■ **Exercise instructions**: What you hand back must match the records word for word, with no pictures.

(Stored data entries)
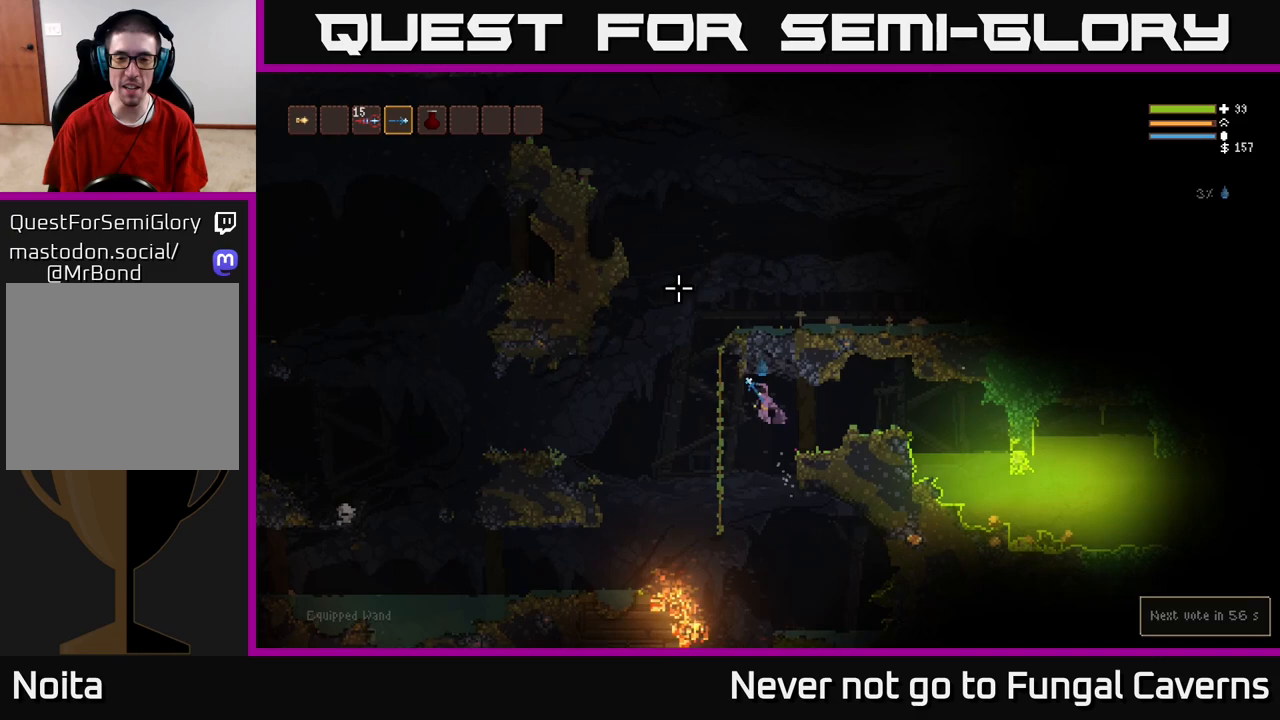
{"buttons": ["L2"], "left_stick": "right", "right_stick": "right", "events": [[200, "L2", "down"], [283, "right_stick", "up-right"], [383, "left_stick", "center"], [433, "left_stick", "right"], [467, "right_stick", "right"]]}
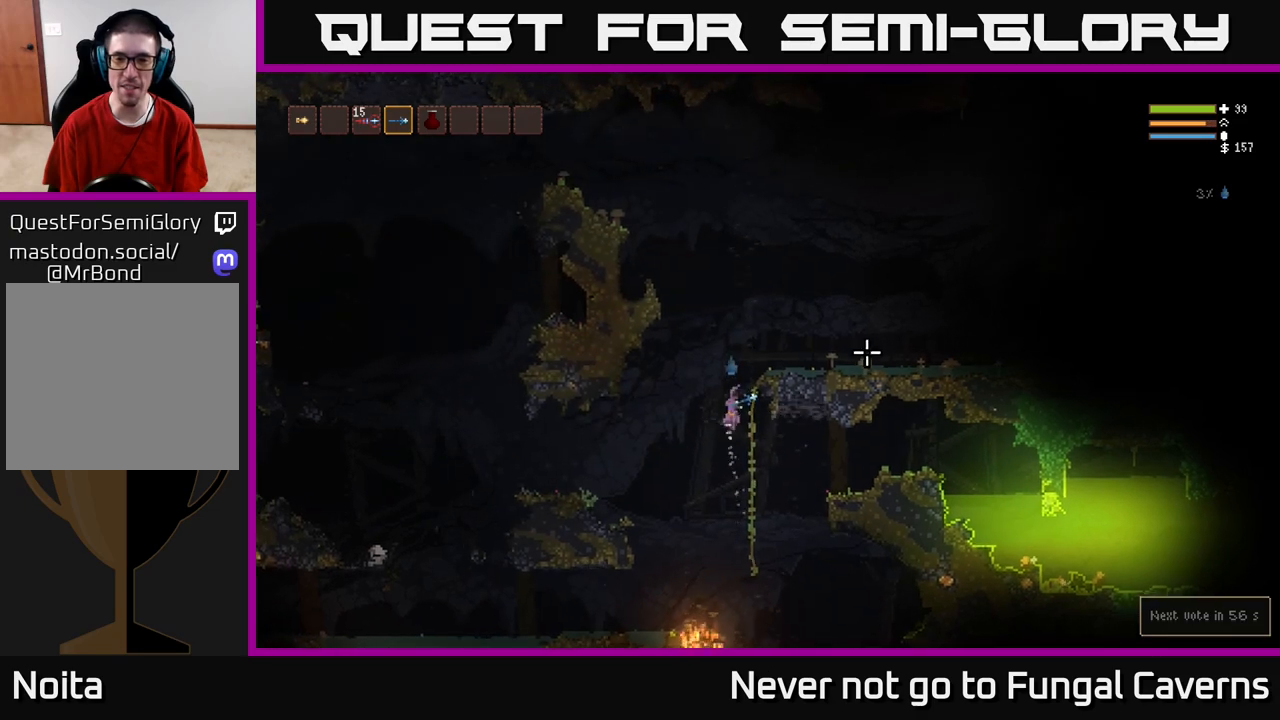
{"buttons": [], "left_stick": "right", "right_stick": "center", "events": [[300, "L2", "up"], [367, "right_stick", "center"]]}
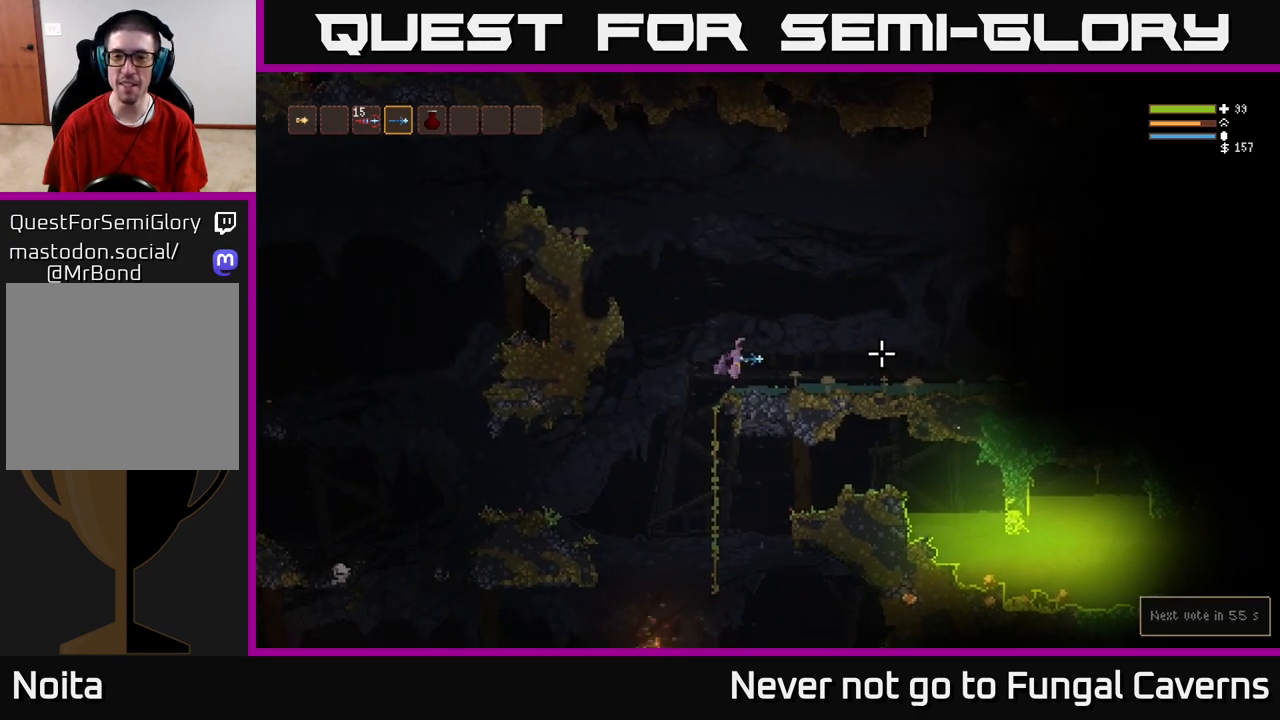
{"buttons": [], "left_stick": "right", "right_stick": "right", "events": [[50, "right_stick", "right"], [383, "L2", "down"], [467, "L2", "up"]]}
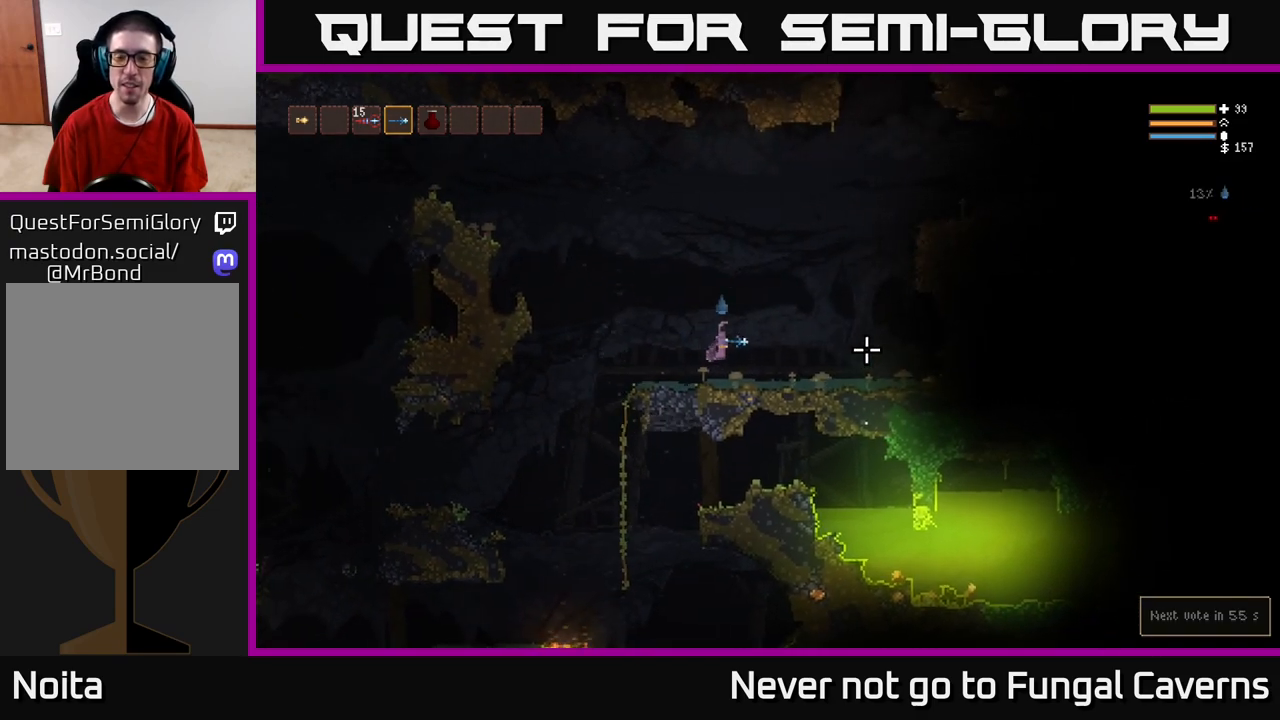
{"buttons": [], "left_stick": "right", "right_stick": "right", "events": []}
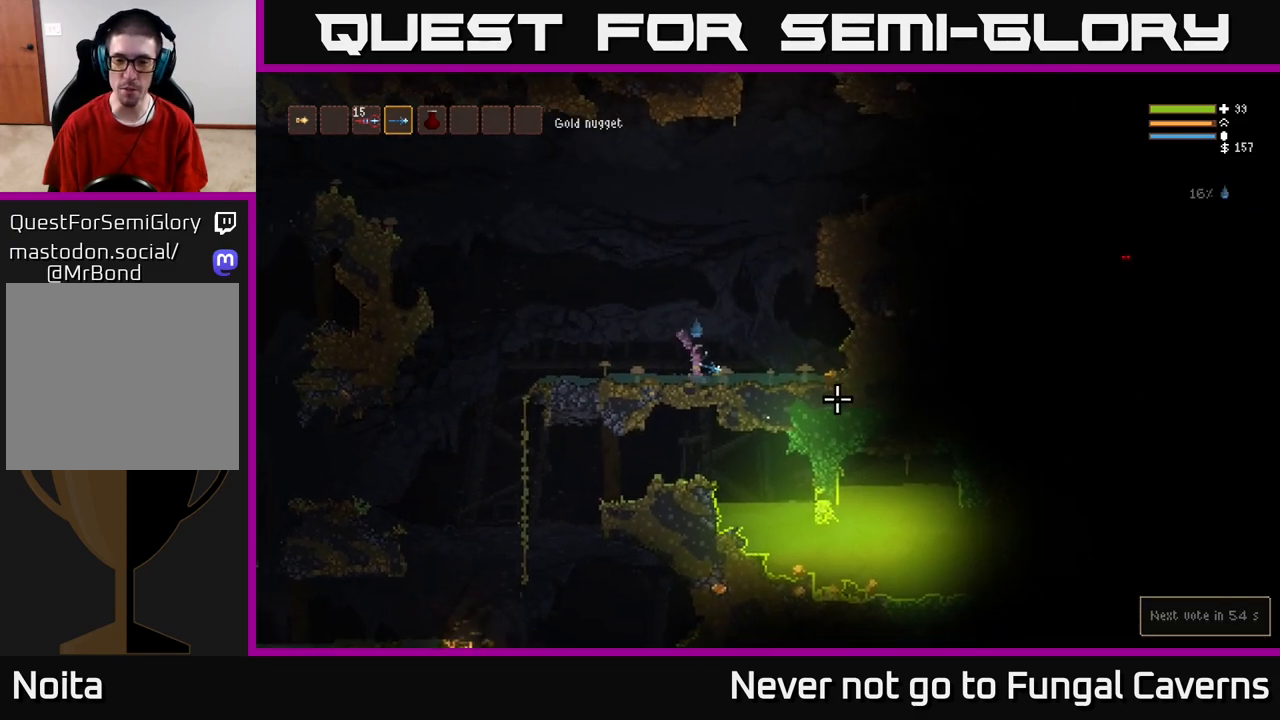
{"buttons": [], "left_stick": "right", "right_stick": "right", "events": []}
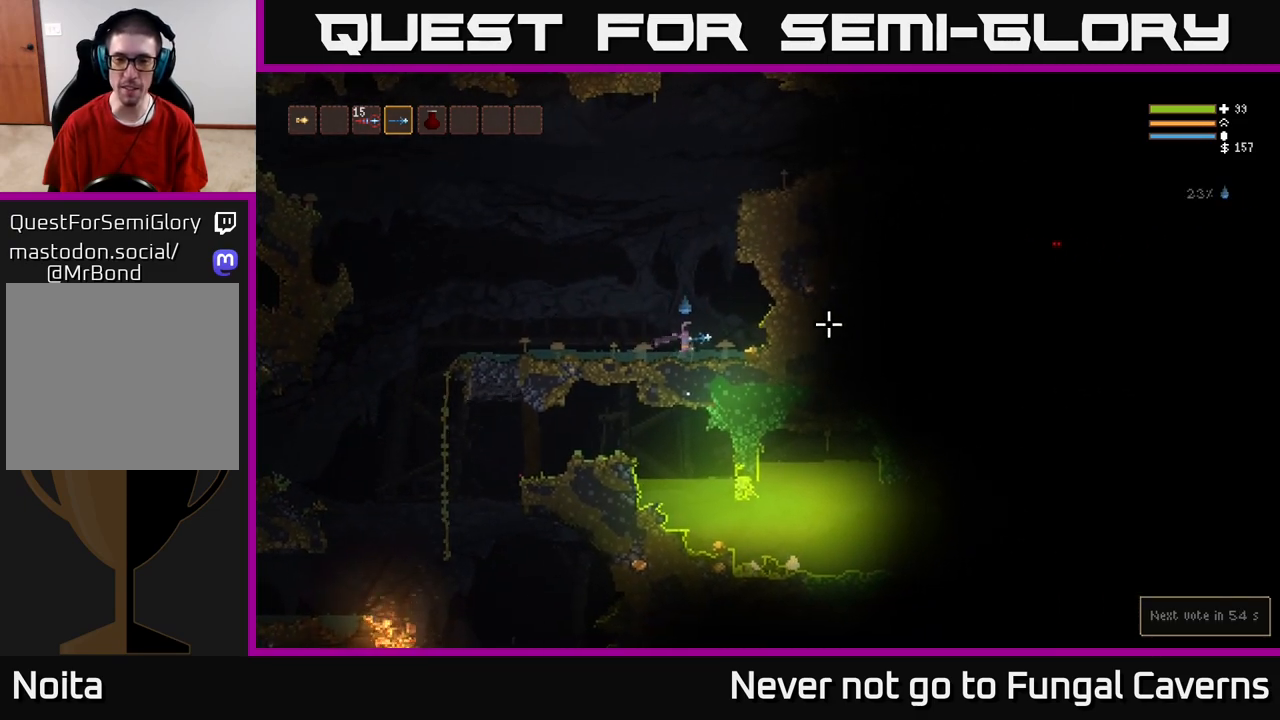
{"buttons": [], "left_stick": "left", "right_stick": "right", "events": [[467, "left_stick", "left"]]}
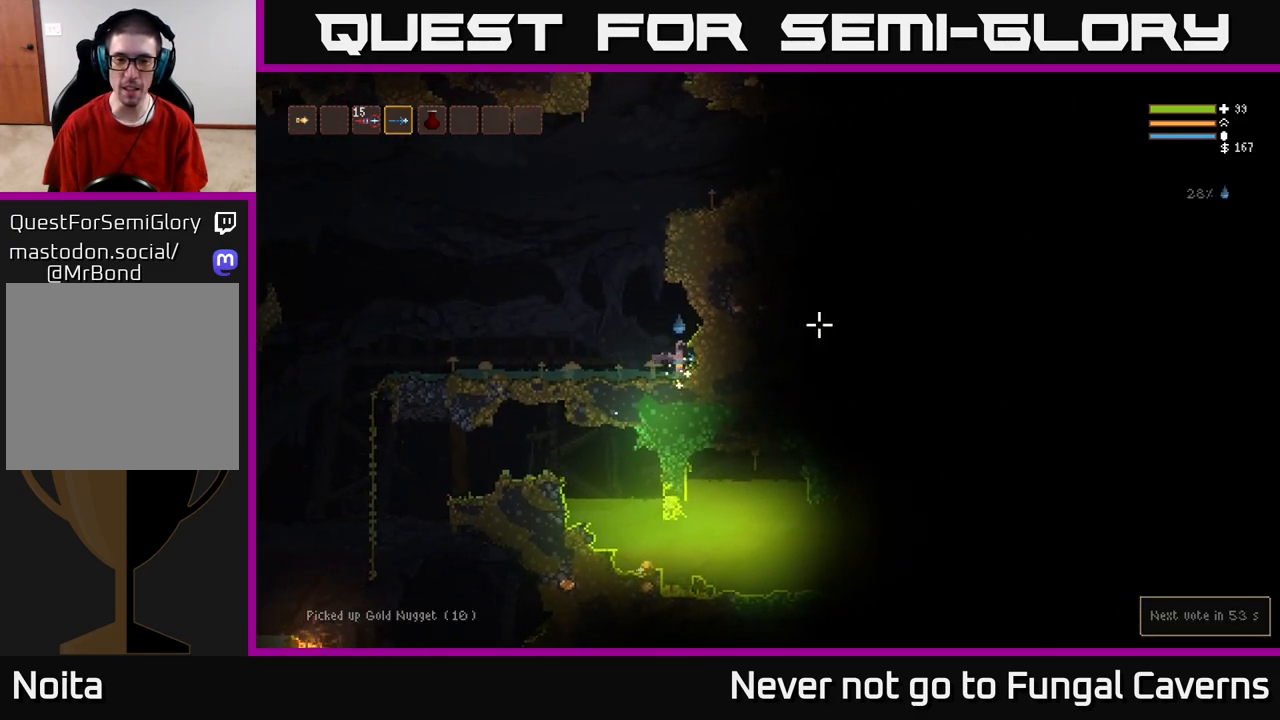
{"buttons": ["L2"], "left_stick": "center", "right_stick": "up-right", "events": [[133, "L2", "down"], [450, "right_stick", "up-right"], [500, "left_stick", "center"]]}
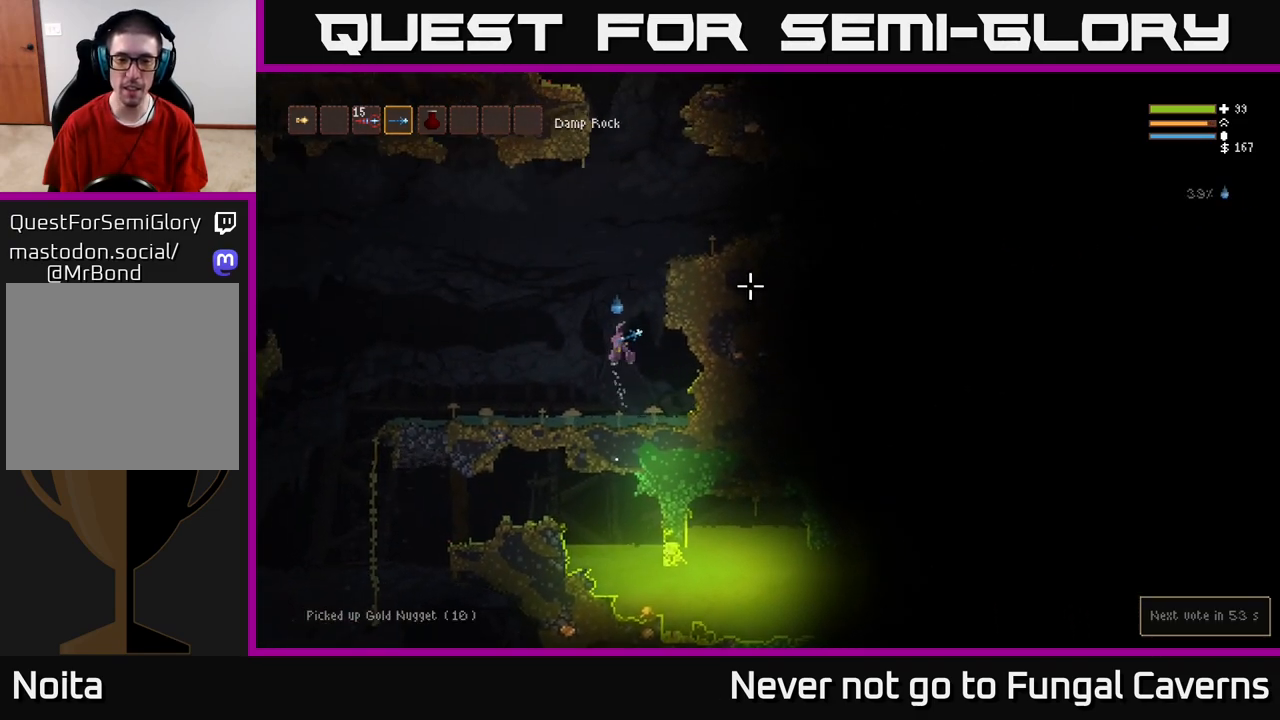
{"buttons": ["L2"], "left_stick": "right", "right_stick": "right", "events": [[267, "left_stick", "right"], [283, "right_stick", "right"]]}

■ **Answer area**:
{"buttons": ["L2"], "left_stick": "right", "right_stick": "right", "events": [[200, "L2", "down"], [283, "right_stick", "up-right"], [383, "left_stick", "center"], [433, "left_stick", "right"], [467, "right_stick", "right"]]}
{"buttons": [], "left_stick": "right", "right_stick": "center", "events": [[300, "L2", "up"], [367, "right_stick", "center"]]}
{"buttons": [], "left_stick": "right", "right_stick": "right", "events": [[50, "right_stick", "right"], [383, "L2", "down"], [467, "L2", "up"]]}
{"buttons": [], "left_stick": "right", "right_stick": "right", "events": []}
{"buttons": [], "left_stick": "right", "right_stick": "right", "events": []}
{"buttons": [], "left_stick": "left", "right_stick": "right", "events": [[467, "left_stick", "left"]]}
{"buttons": ["L2"], "left_stick": "center", "right_stick": "up-right", "events": [[133, "L2", "down"], [450, "right_stick", "up-right"], [500, "left_stick", "center"]]}
{"buttons": ["L2"], "left_stick": "right", "right_stick": "right", "events": [[267, "left_stick", "right"], [283, "right_stick", "right"]]}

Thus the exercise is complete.